> **Material for the task**:
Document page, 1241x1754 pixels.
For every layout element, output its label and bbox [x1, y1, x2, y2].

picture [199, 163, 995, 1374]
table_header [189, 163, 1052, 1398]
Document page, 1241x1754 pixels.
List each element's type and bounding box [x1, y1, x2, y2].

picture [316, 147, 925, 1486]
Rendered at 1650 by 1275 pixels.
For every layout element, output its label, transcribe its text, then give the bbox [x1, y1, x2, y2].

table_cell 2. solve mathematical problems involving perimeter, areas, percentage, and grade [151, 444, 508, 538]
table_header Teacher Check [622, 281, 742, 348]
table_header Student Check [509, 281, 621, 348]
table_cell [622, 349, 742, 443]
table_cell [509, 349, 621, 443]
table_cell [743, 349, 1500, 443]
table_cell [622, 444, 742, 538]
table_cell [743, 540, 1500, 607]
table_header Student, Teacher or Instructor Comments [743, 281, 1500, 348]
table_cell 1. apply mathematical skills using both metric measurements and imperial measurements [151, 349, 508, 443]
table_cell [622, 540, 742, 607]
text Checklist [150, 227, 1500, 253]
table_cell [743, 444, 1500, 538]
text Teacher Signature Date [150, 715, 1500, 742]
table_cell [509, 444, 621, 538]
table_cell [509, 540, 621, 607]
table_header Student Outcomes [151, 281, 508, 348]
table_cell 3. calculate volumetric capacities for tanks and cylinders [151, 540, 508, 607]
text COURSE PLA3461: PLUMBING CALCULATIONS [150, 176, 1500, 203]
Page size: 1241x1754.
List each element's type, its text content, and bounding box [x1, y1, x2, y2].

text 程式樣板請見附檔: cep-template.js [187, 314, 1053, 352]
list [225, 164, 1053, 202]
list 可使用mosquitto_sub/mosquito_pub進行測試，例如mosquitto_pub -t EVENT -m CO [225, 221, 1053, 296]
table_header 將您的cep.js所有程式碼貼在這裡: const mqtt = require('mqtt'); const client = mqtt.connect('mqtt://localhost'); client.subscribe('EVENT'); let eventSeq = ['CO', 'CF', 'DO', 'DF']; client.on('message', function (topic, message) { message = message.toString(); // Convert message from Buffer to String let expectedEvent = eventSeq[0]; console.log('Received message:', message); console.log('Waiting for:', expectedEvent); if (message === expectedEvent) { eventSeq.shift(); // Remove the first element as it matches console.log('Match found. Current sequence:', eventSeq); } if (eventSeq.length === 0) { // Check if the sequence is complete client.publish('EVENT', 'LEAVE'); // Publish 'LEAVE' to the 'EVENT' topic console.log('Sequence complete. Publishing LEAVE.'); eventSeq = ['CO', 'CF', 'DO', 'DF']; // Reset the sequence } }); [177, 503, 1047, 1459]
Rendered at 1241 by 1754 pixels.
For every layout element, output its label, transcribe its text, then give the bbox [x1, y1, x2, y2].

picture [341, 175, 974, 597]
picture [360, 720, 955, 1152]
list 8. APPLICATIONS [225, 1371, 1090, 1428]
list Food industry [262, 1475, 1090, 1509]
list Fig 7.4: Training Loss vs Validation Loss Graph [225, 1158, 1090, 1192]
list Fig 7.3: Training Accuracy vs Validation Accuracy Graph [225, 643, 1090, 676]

> **Instruction**:
Write down the full listing again, exactly.

> **Output of the task**:
Document page, 1241x1754 pixels.
For every layout element, output its label and bbox [x1, y1, x2, y2].

picture [199, 163, 995, 1374]
table_header [189, 163, 1052, 1398]
Document page, 1241x1754 pixels.
List each element's type and bounding box [x1, y1, x2, y2].

picture [316, 147, 925, 1486]
Rendered at 1650 by 1275 pixels.
For every layout element, output its label, transcribe its text, then give the bbox [x1, y1, x2, y2].

table_cell 2. solve mathematical problems involving perimeter, areas, percentage, and grade [151, 444, 508, 538]
table_header Teacher Check [622, 281, 742, 348]
table_header Student Check [509, 281, 621, 348]
table_cell [622, 349, 742, 443]
table_cell [509, 349, 621, 443]
table_cell [743, 349, 1500, 443]
table_cell [622, 444, 742, 538]
table_cell [743, 540, 1500, 607]
table_header Student, Teacher or Instructor Comments [743, 281, 1500, 348]
table_cell 1. apply mathematical skills using both metric measurements and imperial measurements [151, 349, 508, 443]
table_cell [622, 540, 742, 607]
text Checklist [150, 227, 1500, 253]
table_cell [743, 444, 1500, 538]
text Teacher Signature Date [150, 715, 1500, 742]
table_cell [509, 444, 621, 538]
table_cell [509, 540, 621, 607]
table_header Student Outcomes [151, 281, 508, 348]
table_cell 3. calculate volumetric capacities for tanks and cylinders [151, 540, 508, 607]
text COURSE PLA3461: PLUMBING CALCULATIONS [150, 176, 1500, 203]
Page size: 1241x1754.
List each element's type, its text content, and bounding box [x1, y1, x2, y2].

text 程式樣板請見附檔: cep-template.js [187, 314, 1053, 352]
list [225, 164, 1053, 202]
list 可使用mosquitto_sub/mosquito_pub進行測試，例如mosquitto_pub -t EVENT -m CO [225, 221, 1053, 296]
table_header 將您的cep.js所有程式碼貼在這裡: const mqtt = require('mqtt'); const client = mqtt.connect('mqtt://localhost'); client.subscribe('EVENT'); let eventSeq = ['CO', 'CF', 'DO', 'DF']; client.on('message', function (topic, message) { message = message.toString(); // Convert message from Buffer to String let expectedEvent = eventSeq[0]; console.log('Received message:', message); console.log('Waiting for:', expectedEvent); if (message === expectedEvent) { eventSeq.shift(); // Remove the first element as it matches console.log('Match found. Current sequence:', eventSeq); } if (eventSeq.length === 0) { // Check if the sequence is complete client.publish('EVENT', 'LEAVE'); // Publish 'LEAVE' to the 'EVENT' topic console.log('Sequence complete. Publishing LEAVE.'); eventSeq = ['CO', 'CF', 'DO', 'DF']; // Reset the sequence } }); [177, 503, 1047, 1459]
Rendered at 1241 by 1754 pixels.
For every layout element, output its label, transcribe its text, then give the bbox [x1, y1, x2, y2].

picture [341, 175, 974, 597]
picture [360, 720, 955, 1152]
list 8. APPLICATIONS [225, 1371, 1090, 1428]
list Food industry [262, 1475, 1090, 1509]
list Fig 7.4: Training Loss vs Validation Loss Graph [225, 1158, 1090, 1192]
list Fig 7.3: Training Accuracy vs Validation Accuracy Graph [225, 643, 1090, 676]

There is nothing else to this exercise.